The future of New Garden Township is just beginning, but it rests entirely in the hands of its leaders. Allaband, Little and Loftus, now joined by fellow supervisors Kristie Brodowski, David Unger and new township manager Ramsey Reiner, are charged with the responsibility to properly usher in the development of the proposed White Clay Pointe, whose planned footprint of commercial and residential growth will occupy nearly 200 acres along Route 41.

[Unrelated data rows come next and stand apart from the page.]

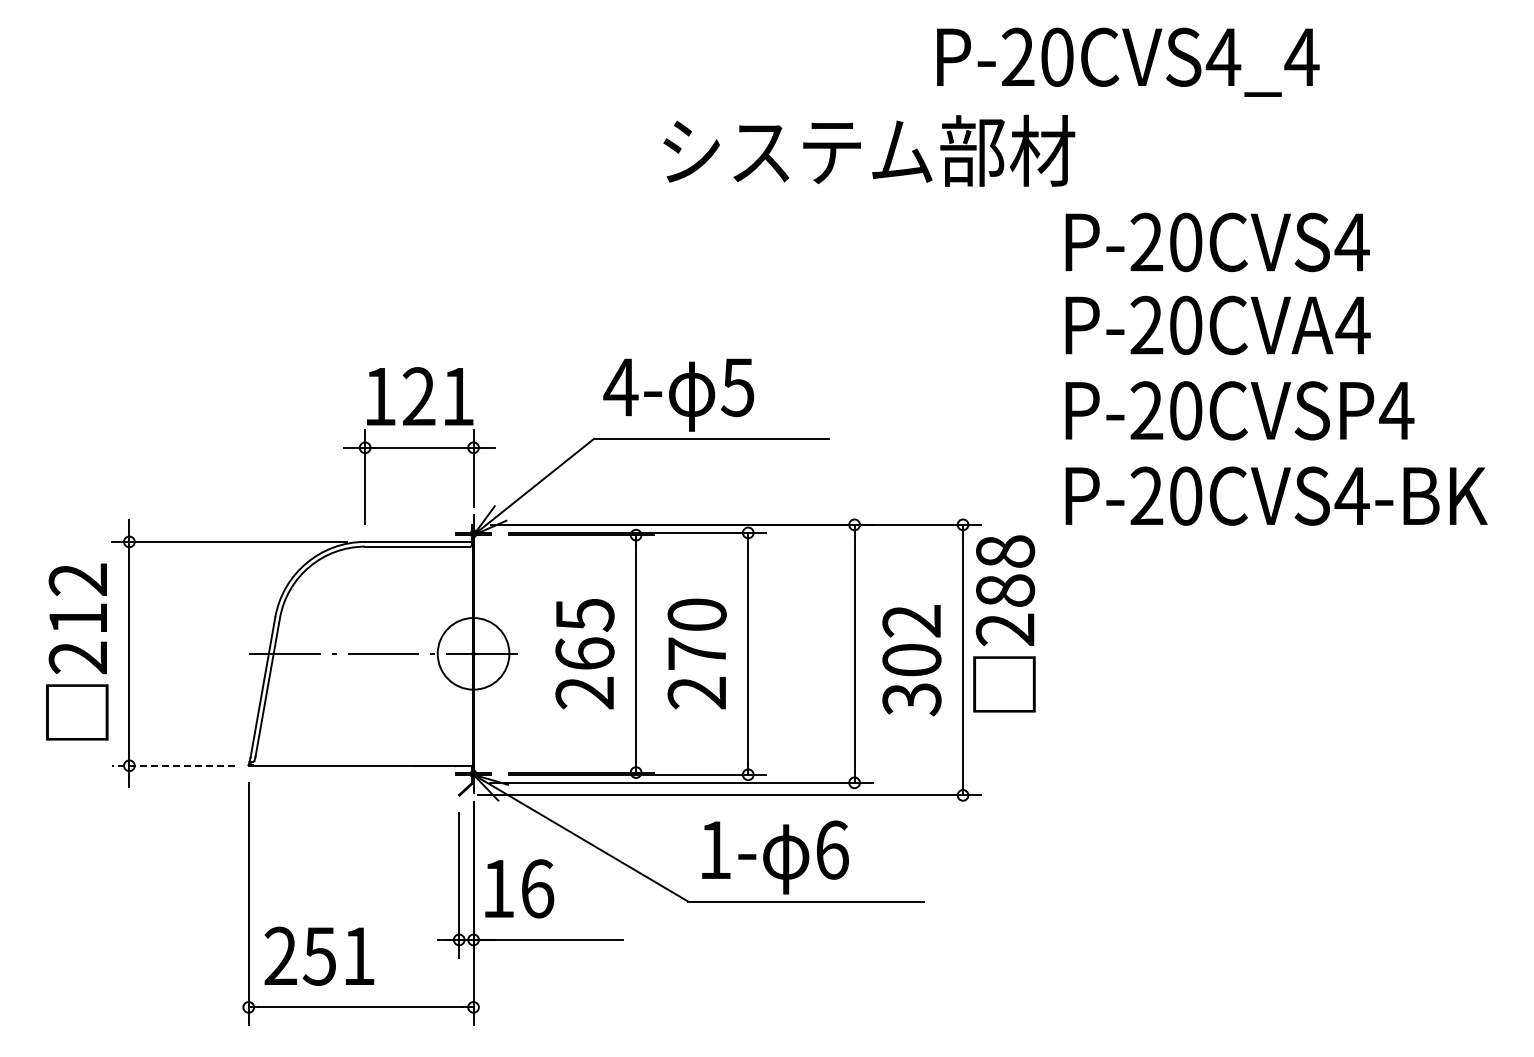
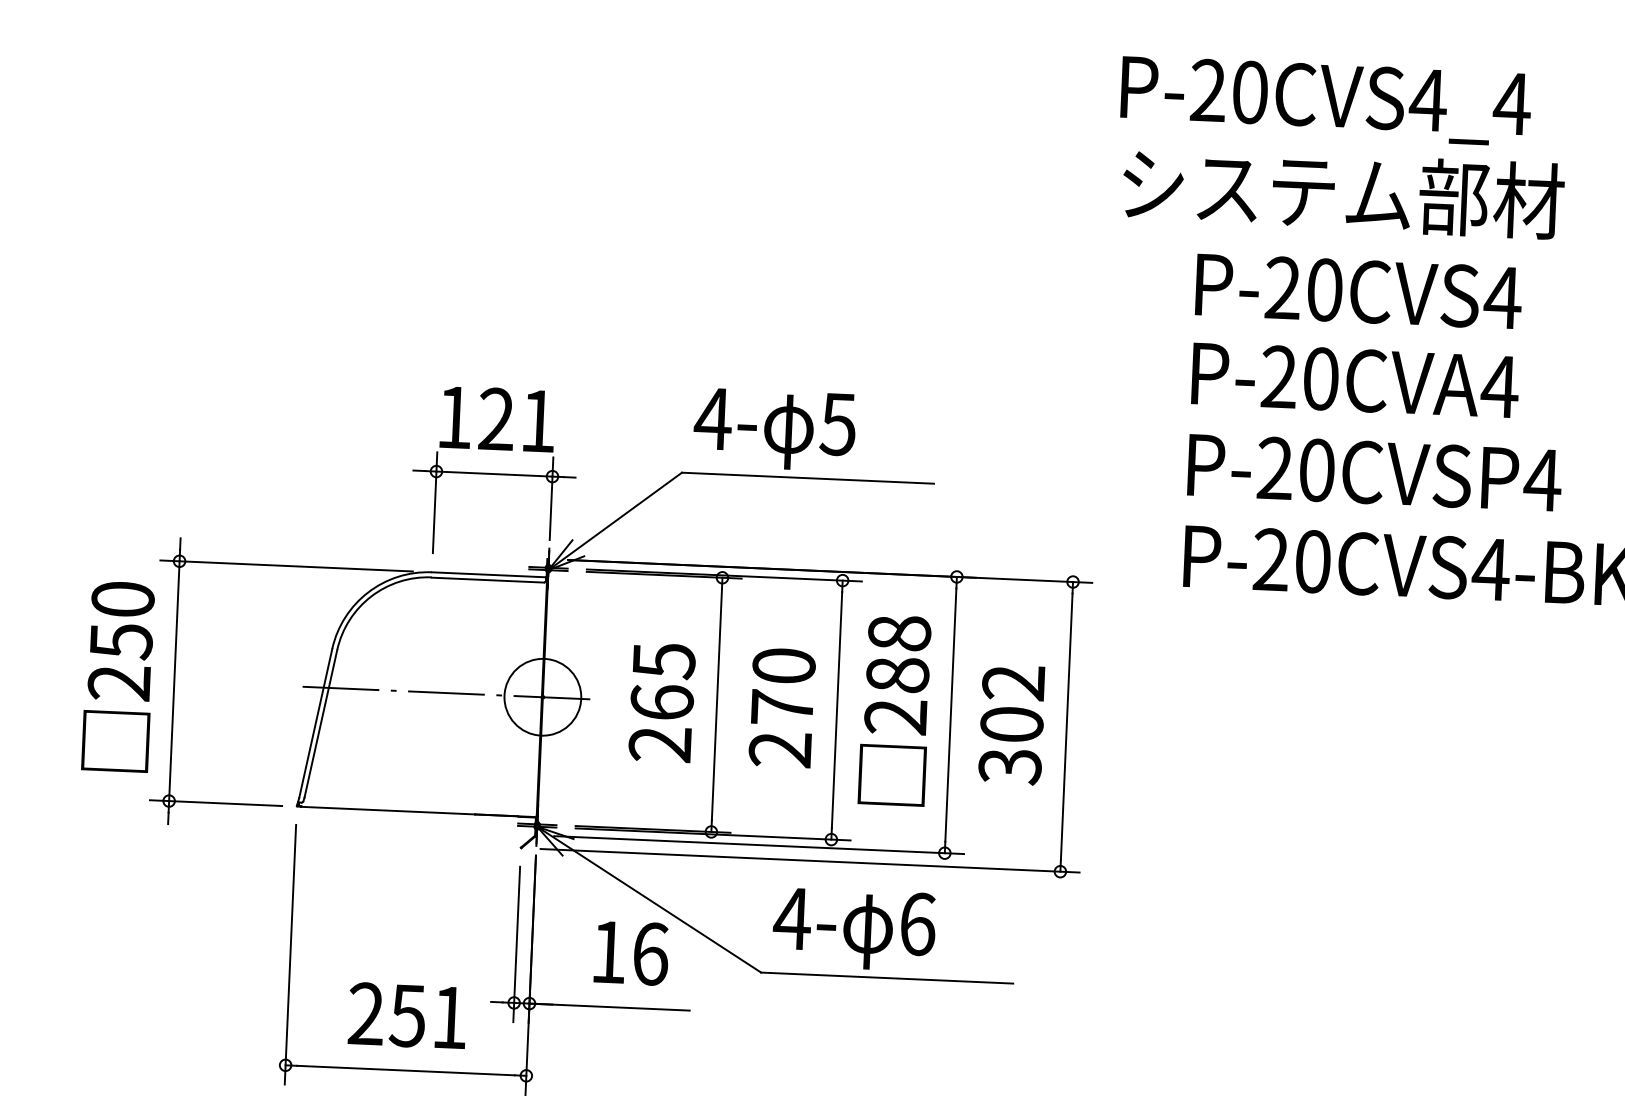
text: (1128, 61) -> (1326, 100), moved
text: (869, 150) -> (1343, 192), moved
text: (77, 599) -> (121, 620), 212 -> 250
text: (1004, 623) -> (895, 710), moved
line: (173, 765) -> (216, 802), dashed -> solid
text: (714, 849) -> (791, 918), 1- -> 4-
text: (519, 888) -> (631, 952), moved
text: (319, 955) -> (407, 1014), moved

In order to do so, they must steer the development’s design in a way that it will lend itself seamlessly to the rest of the township, not dominate the landscape. They must adhere to the standards of success that their decisions have already yielded: to maintain an appreciation for open space; to create a proper balance of commercial and residential opportunities; and to orchestrate a viable and walkable connection to Saint Anthony in the Hills.

Criticizing her native Oakland for its provincial and vacuous culture, Gertrude Stein once wrote, “There is no there there.” Long thought of as merely a drive-by municipality with very few reasons for an out-of-towner to pay a visit, New Garden Township is emerging as the new “there” for southern Chester County.

The there is there in New Garden Township, and it has been built on the foundation of vision undertaken by its leadership. On the heels of this foundation, we patiently wait for its future to fully arrive.